#### Prompt:
Write out all of the entries that follow, word for word, but skip the pictures.

[Web page revision data]
........
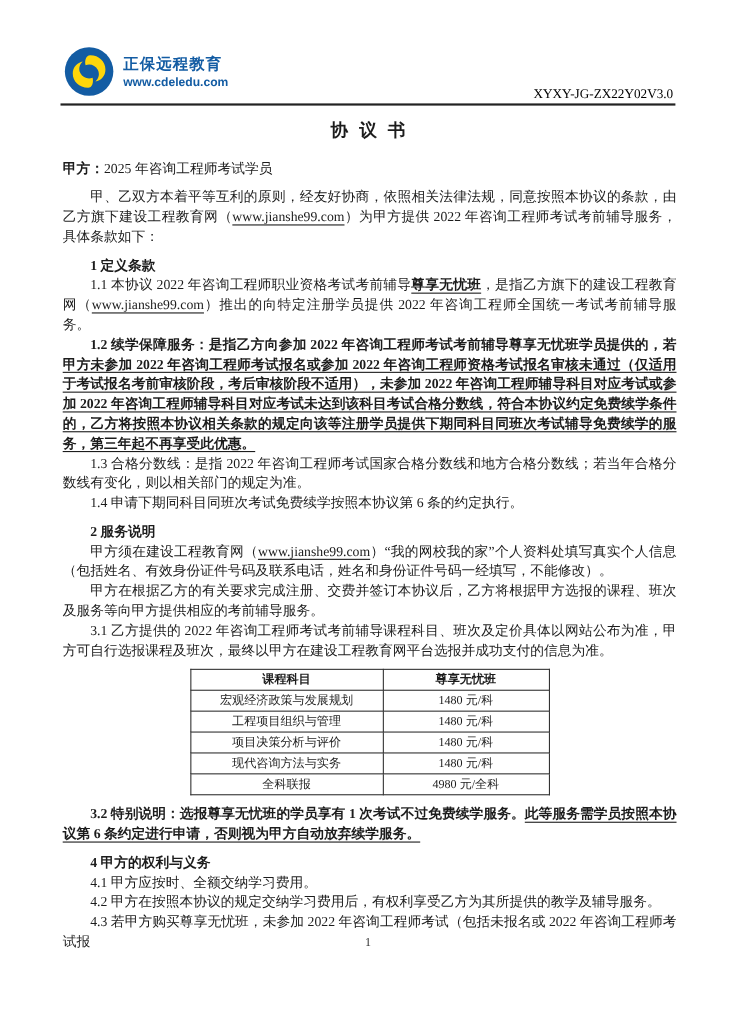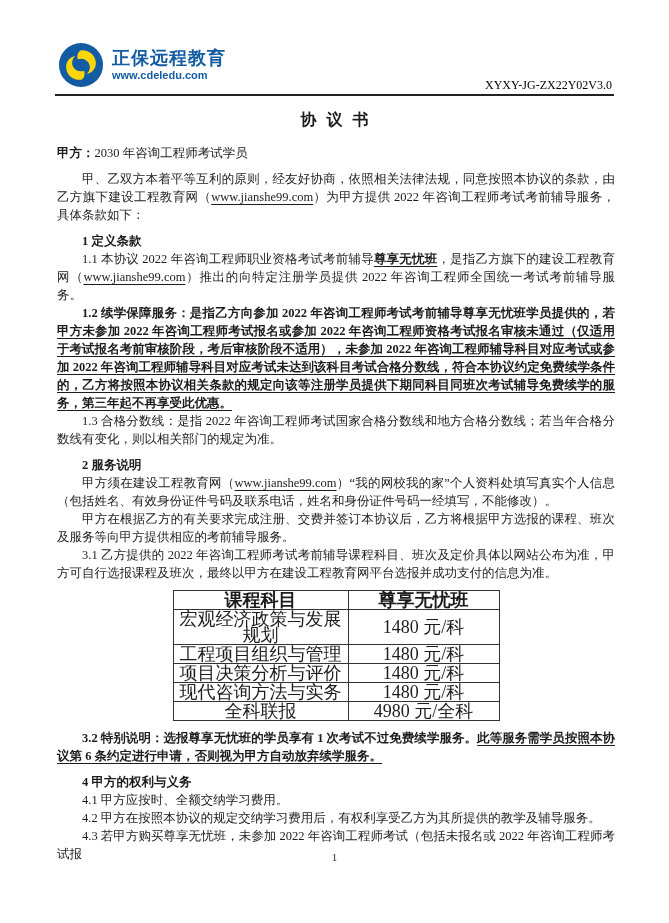--- a/index.html
+++ b/index.html
@@ -23,8 +23,8 @@
   .logo-circle { width: 46px; height: 46px; display: block; }
   .brand-text { display: flex; flex-direction: column; justify-content: center; }
   .brand-name {
-    font-family: Liberation Serif, serif;
-    font-weight: bold; font-size: 18px; letter-spacing: 1px;
+    font-family: Liberation Sans, sans-serif;
+    font-weight: bold; font-size: 14px; letter-spacing: 1px;
     color: #135ca3; line-height: 20px;
   }
   .brand-url {

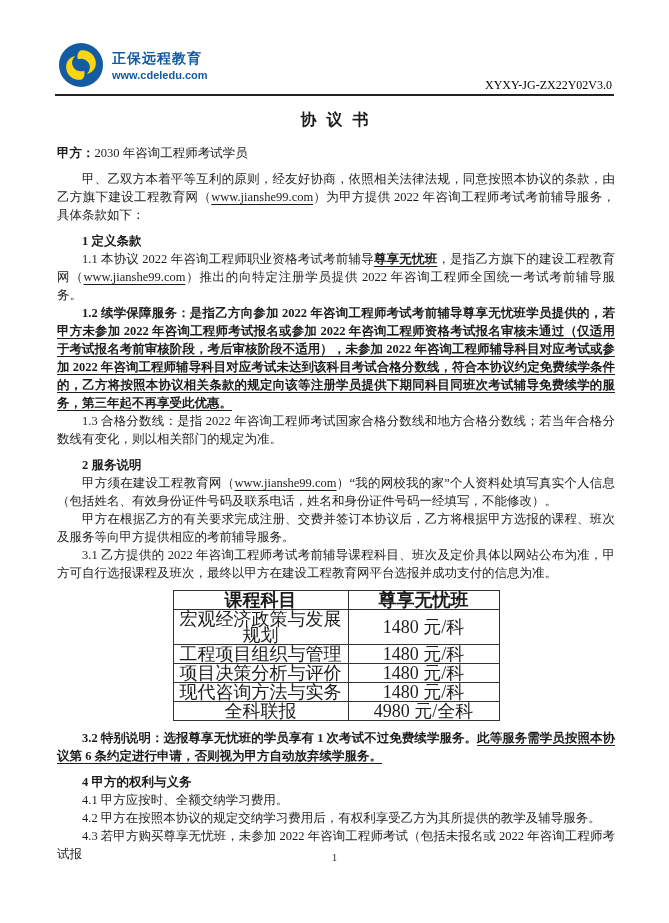--- a/index.html
+++ b/index.html
@@ -98,7 +98,7 @@
   <div class="content">
     <div class="doc-title">协 议 书</div>
 
-    <div class="party"><span class="b">甲方：</span><span>2030 年咨询工程师考试学员</span></div>
+    <div class="party"><span class="b">甲方：</span><span>2025 年咨询工程师考试学员</span></div>
 
     <p class="gap-top"><span>甲、乙双方本着平等互利的原则，经友好协商，依照相关法律法规，同意按照本协议的条款，由乙方旗下建设工程教育网（</span><span class="u">www.jianshe99.com</span><span>）为甲方提供 2022 年咨询工程师考试考前辅导服务，具体条款如下：</span></p>
 

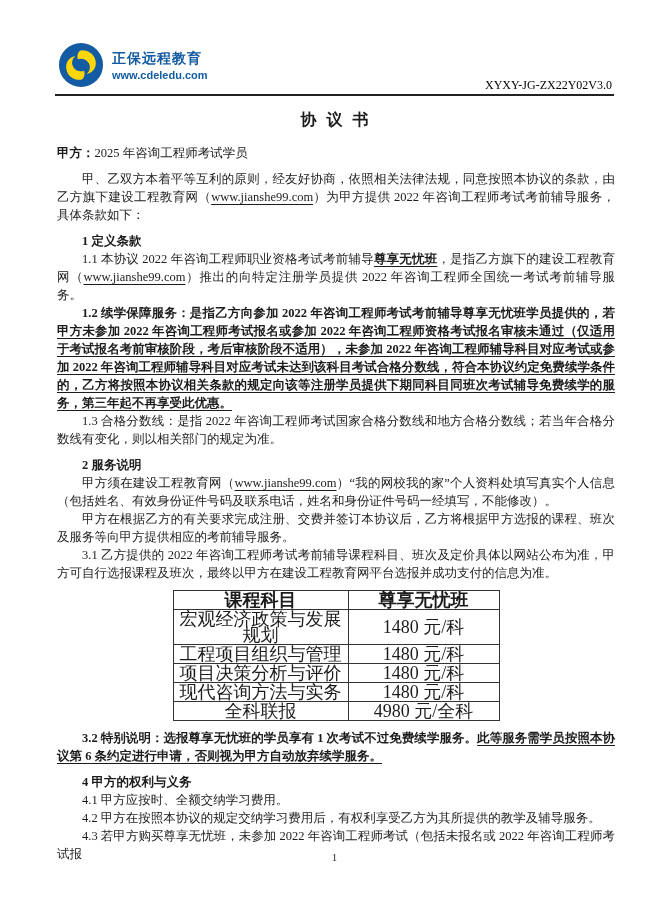--- a/index.html
+++ b/index.html
@@ -106,6 +106,7 @@
     <p><span>1.1 本协议 2022 年咨询工程师职业资格考试考前辅导</span><span class="b u">尊享无忧班</span><span>，是指乙方旗下的建设工程教育网（</span><span class="u">www.jianshe99.com</span><span>）推出的向特定注册学员提供 2022 年咨询工程师全国统一考试考前辅导服务。</span></p>
     <p><span class="b">1.2 续学保障服务：是指乙方向参加 2022 年咨询工程师考试考前辅导尊享无忧班学员提供的，若</span><span class="b u">甲方未参加 2022 年咨询工程师考试报名或参加 2022 年咨询工程师资格考试报名审核未通过（仅适用于考试报名考前审核阶段，考后审核阶段不适用），未参加 2022 年咨询工程师辅导科目对应考试或参加 2022 年咨询工程师辅导科目对应考试未达到该科目考试合格分数线，符合本协议约定免费续学条件的，乙方将按照本协议相关条款的规定向该等注册学员提供下期同科目同班次考试辅导免费续学的服务，第三年起不再享受此优惠。</span></p>
     <p>1.3 合格分数线：是指 2022 年咨询工程师考试国家合格分数线和地方合格分数线；若当年合格分数线有变化，则以相关部门的规定为准。</p>
+    <p>1.4 申请下期同科目同班次考试免费续学按照本协议第 6 条的约定执行。</p>
 
     <p class="sec">2 服务说明</p>
     <p><span>甲方须在建设工程教育网（</span><span class="u">www.jianshe99.com</span><span>）“我的网校我的家”个人资料处填写真实个人信息（包括姓名、有效身份证件号码及联系电话，姓名和身份证件号码一经填写，不能修改）。</span></p>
........
#### Result of the task:
--- a/index.html
+++ b/index.html
@@ -23,8 +23,8 @@
   .logo-circle { width: 46px; height: 46px; display: block; }
   .brand-text { display: flex; flex-direction: column; justify-content: center; }
   .brand-name {
-    font-family: Liberation Serif, serif;
-    font-weight: bold; font-size: 18px; letter-spacing: 1px;
+    font-family: Liberation Sans, sans-serif;
+    font-weight: bold; font-size: 14px; letter-spacing: 1px;
     color: #135ca3; line-height: 20px;
   }
   .brand-url {

--- a/index.html
+++ b/index.html
@@ -98,7 +98,7 @@
   <div class="content">
     <div class="doc-title">协 议 书</div>
 
-    <div class="party"><span class="b">甲方：</span><span>2030 年咨询工程师考试学员</span></div>
+    <div class="party"><span class="b">甲方：</span><span>2025 年咨询工程师考试学员</span></div>
 
     <p class="gap-top"><span>甲、乙双方本着平等互利的原则，经友好协商，依照相关法律法规，同意按照本协议的条款，由乙方旗下建设工程教育网（</span><span class="u">www.jianshe99.com</span><span>）为甲方提供 2022 年咨询工程师考试考前辅导服务，具体条款如下：</span></p>
 

--- a/index.html
+++ b/index.html
@@ -106,6 +106,7 @@
     <p><span>1.1 本协议 2022 年咨询工程师职业资格考试考前辅导</span><span class="b u">尊享无忧班</span><span>，是指乙方旗下的建设工程教育网（</span><span class="u">www.jianshe99.com</span><span>）推出的向特定注册学员提供 2022 年咨询工程师全国统一考试考前辅导服务。</span></p>
     <p><span class="b">1.2 续学保障服务：是指乙方向参加 2022 年咨询工程师考试考前辅导尊享无忧班学员提供的，若</span><span class="b u">甲方未参加 2022 年咨询工程师考试报名或参加 2022 年咨询工程师资格考试报名审核未通过（仅适用于考试报名考前审核阶段，考后审核阶段不适用），未参加 2022 年咨询工程师辅导科目对应考试或参加 2022 年咨询工程师辅导科目对应考试未达到该科目考试合格分数线，符合本协议约定免费续学条件的，乙方将按照本协议相关条款的规定向该等注册学员提供下期同科目同班次考试辅导免费续学的服务，第三年起不再享受此优惠。</span></p>
     <p>1.3 合格分数线：是指 2022 年咨询工程师考试国家合格分数线和地方合格分数线；若当年合格分数线有变化，则以相关部门的规定为准。</p>
+    <p>1.4 申请下期同科目同班次考试免费续学按照本协议第 6 条的约定执行。</p>
 
     <p class="sec">2 服务说明</p>
     <p><span>甲方须在建设工程教育网（</span><span class="u">www.jianshe99.com</span><span>）“我的网校我的家”个人资料处填写真实个人信息（包括姓名、有效身份证件号码及联系电话，姓名和身份证件号码一经填写，不能修改）。</span></p>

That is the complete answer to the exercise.